# calcium sand?



## rileycampbell (Aug 22, 2010)

*Is calcium sand safe for tortoise? I am not sure of what type of tortoise I am getting yet, but Is sand alright for any type of tortoise? I know that Coconut Fibre is probably better, but I am very concerened about bugs, such as fungus gnats, and other insects that will breed in my tortoise's tank. Is there any way that I could do only part of it as coconut fibre, or moss, and the rest calcium sand? Like a large pit, so it could be monitered, and rinsed?
or would reptile carpet be best ?*
Thank-you for reading!


----------



## ChiKat (Aug 22, 2010)

I would not use any type of sand, as it tends to stick to the tortoise, irritate their eyes, etc. 
I used it mixed with coco coir and I was still unhappy with it.
Now I use coco coir mixed with organic top soil. My Russian loves the top soil.
A lot of people on here use (and are happy with) cypress mulch.


----------



## Tom (Aug 22, 2010)

Ditto what Katie said. Sand is also a big risk for impaction.


----------



## j156ghs (Aug 22, 2010)

I have tried sand with small reptiles and know that one smaller one died because it had ingested sand (or too much). I still see bags of sand in stores labeled "good" for reptiles because of the calcium but powder is far more safe and effective. 
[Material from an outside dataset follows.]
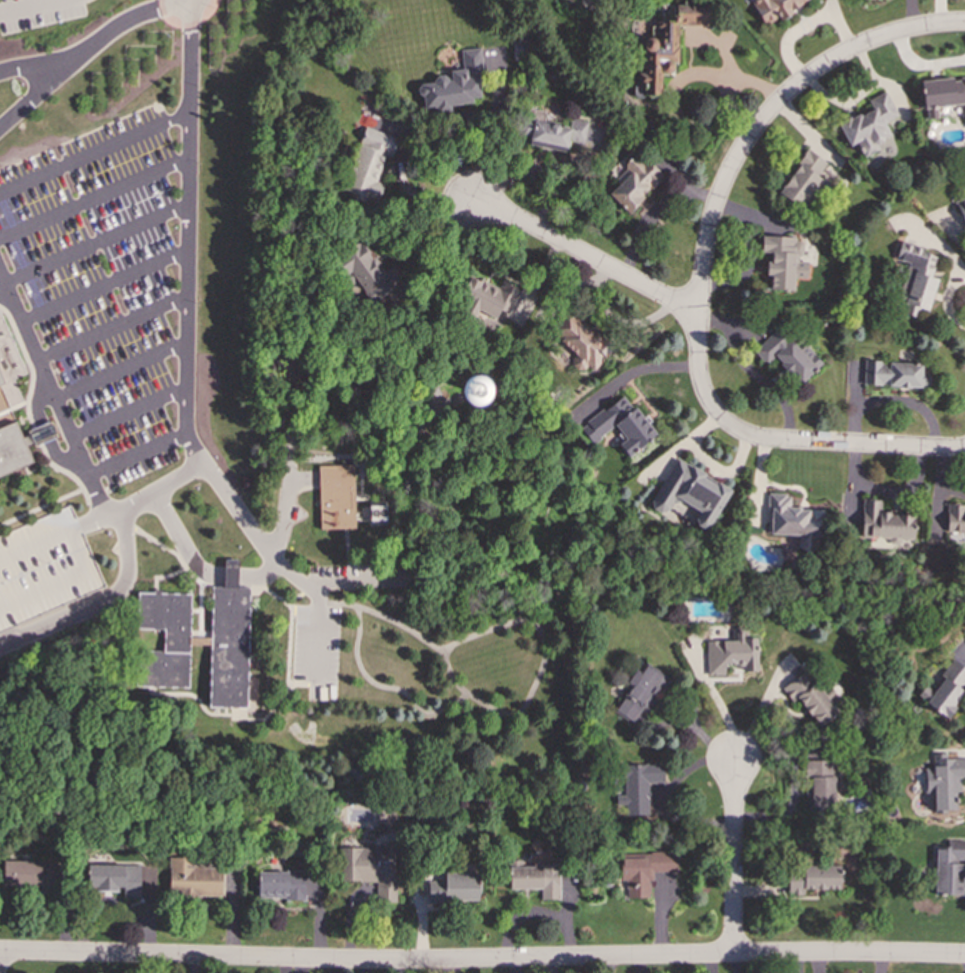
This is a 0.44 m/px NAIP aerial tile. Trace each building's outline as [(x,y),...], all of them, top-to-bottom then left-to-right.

Any suggestion on how to select cypress mulch that is free of additives used to make it fire resistant and reduce rotting/decomposition, etc.? Any trusted brand that is available through suppliers? I like to use shredded coconut but notice strands stick to food and then protrude from the tort's mouth because it can't remove or swallow the strand.


----------



## Yvonne G (Aug 22, 2010)

That's exactly why I quit using the coconut coir. I hated those strands. Any brand of cypress mulch is fine to use. Just read the ingredients and see if retardants have been added (never heard that one before). Or you can use orchid bark. It has to be pure because orchids can't take any additives and be healthy.


----------



## rileycampbell (Aug 22, 2010)

thanks everyone! I noticed in the enclosure section, some people were using reptile carpet, is this a good substrate?


----------



## ChiKat (Aug 22, 2010)

I would not recommend reptile carpet. Tortoises need humidity to grow smoothly, and it is best to have a substrate that you can keep moist if necessary. 
Plus it seems like reptile carpet would get messy quickly with a tortoise urinating/defecating on it.


----------



## tortoisenerd (Aug 22, 2010)

You need a natural substrate which the tort can burrow into and let their leg muscles develop naturally. Some people with Stars especially will use carpet because that breed seems to need to be kept very dry, but I believe that there are better alternatives for every breed. I have heard of a rare tortoises here or there that has allergies or is sensitive to natural substrates. Odd but it happens. I'd go for the cypress mulch and see how you and the tort like it. Pet stores sell all sorts of junk that I'd never buy. The calci sand is even worse than regular sand because its tasty and encourages the tort to eat it and get impacted! Also, depending on the type of tortoises, you might want something even more moist than cypress mulch. For example if you got a redfoot you may want to add some moss. There are quite a few things in the enclosure that would need to be changed based on the breed, so I would secure a tortoise first, put a hold on it (many breeders and such are willing to hold a tort for a week or two for you to get set up if you've paid or made a deposit), and then get your items. Or, at least decide what breed you want (but be sure to factor in if its available), and then get set up. You will need time to research the care for that particular species as well such as temperatures, diet, etc.


----------